## [DATA FOR REVIEW]
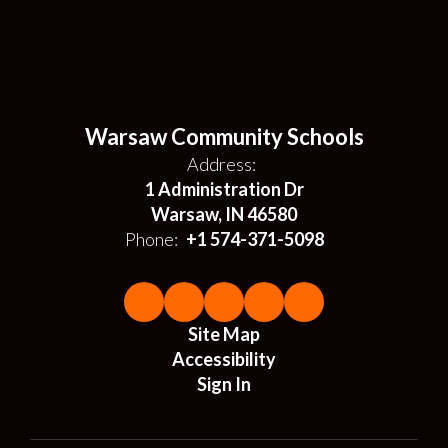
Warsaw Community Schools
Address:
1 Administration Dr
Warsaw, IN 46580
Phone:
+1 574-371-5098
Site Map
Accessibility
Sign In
...
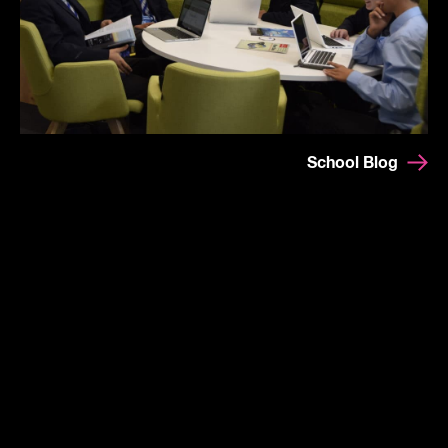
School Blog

## [YOUR ASSIGNMENT]
Please work out how many lines in the data include "Warsaw"; write that number only.

## [EXERCISE ANSWER]
2